(Source records)
══════════
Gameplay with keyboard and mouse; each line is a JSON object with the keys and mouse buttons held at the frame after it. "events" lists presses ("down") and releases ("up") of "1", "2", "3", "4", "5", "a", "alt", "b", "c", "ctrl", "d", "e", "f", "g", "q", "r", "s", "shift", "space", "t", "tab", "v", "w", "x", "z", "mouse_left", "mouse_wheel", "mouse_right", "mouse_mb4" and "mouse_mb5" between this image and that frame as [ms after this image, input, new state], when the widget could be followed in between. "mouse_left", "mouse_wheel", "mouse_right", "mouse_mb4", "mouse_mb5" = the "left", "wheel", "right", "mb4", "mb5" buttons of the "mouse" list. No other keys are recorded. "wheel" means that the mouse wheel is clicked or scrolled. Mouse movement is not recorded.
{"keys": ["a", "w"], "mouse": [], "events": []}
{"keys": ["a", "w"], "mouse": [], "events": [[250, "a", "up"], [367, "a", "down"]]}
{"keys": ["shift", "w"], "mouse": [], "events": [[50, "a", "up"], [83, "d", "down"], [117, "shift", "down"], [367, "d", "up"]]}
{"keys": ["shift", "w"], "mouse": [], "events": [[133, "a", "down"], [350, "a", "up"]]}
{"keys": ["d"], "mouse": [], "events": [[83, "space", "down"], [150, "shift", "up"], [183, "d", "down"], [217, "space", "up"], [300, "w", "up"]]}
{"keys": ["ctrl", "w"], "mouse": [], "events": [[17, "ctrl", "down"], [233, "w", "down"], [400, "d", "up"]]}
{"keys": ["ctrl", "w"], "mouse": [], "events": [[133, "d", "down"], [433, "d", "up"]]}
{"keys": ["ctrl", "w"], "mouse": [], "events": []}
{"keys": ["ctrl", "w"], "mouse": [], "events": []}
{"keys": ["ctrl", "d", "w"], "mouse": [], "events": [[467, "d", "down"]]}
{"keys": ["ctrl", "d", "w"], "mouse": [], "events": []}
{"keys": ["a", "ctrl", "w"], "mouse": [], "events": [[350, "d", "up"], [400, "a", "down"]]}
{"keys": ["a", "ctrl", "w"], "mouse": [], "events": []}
══════════
What is being asked »
In this exercise, reproduce each line above exactly.

Exercise response »
Gameplay with keyboard and mouse; each line is a JSON object with the keys and mouse buttons held at the frame after it. "events" lists presses ("down") and releases ("up") of "1", "2", "3", "4", "5", "a", "alt", "b", "c", "ctrl", "d", "e", "f", "g", "q", "r", "s", "shift", "space", "t", "tab", "v", "w", "x", "z", "mouse_left", "mouse_wheel", "mouse_right", "mouse_mb4" and "mouse_mb5" between this image and that frame as [ms after this image, input, new state], when the widget could be followed in between. "mouse_left", "mouse_wheel", "mouse_right", "mouse_mb4", "mouse_mb5" = the "left", "wheel", "right", "mb4", "mb5" buttons of the "mouse" list. No other keys are recorded. "wheel" means that the mouse wheel is clicked or scrolled. Mouse movement is not recorded.
{"keys": ["a", "w"], "mouse": [], "events": []}
{"keys": ["a", "w"], "mouse": [], "events": [[250, "a", "up"], [367, "a", "down"]]}
{"keys": ["shift", "w"], "mouse": [], "events": [[50, "a", "up"], [83, "d", "down"], [117, "shift", "down"], [367, "d", "up"]]}
{"keys": ["shift", "w"], "mouse": [], "events": [[133, "a", "down"], [350, "a", "up"]]}
{"keys": ["d"], "mouse": [], "events": [[83, "space", "down"], [150, "shift", "up"], [183, "d", "down"], [217, "space", "up"], [300, "w", "up"]]}
{"keys": ["ctrl", "w"], "mouse": [], "events": [[17, "ctrl", "down"], [233, "w", "down"], [400, "d", "up"]]}
{"keys": ["ctrl", "w"], "mouse": [], "events": [[133, "d", "down"], [433, "d", "up"]]}
{"keys": ["ctrl", "w"], "mouse": [], "events": []}
{"keys": ["ctrl", "w"], "mouse": [], "events": []}
{"keys": ["ctrl", "d", "w"], "mouse": [], "events": [[467, "d", "down"]]}
{"keys": ["ctrl", "d", "w"], "mouse": [], "events": []}
{"keys": ["a", "ctrl", "w"], "mouse": [], "events": [[350, "d", "up"], [400, "a", "down"]]}
{"keys": ["a", "ctrl", "w"], "mouse": [], "events": []}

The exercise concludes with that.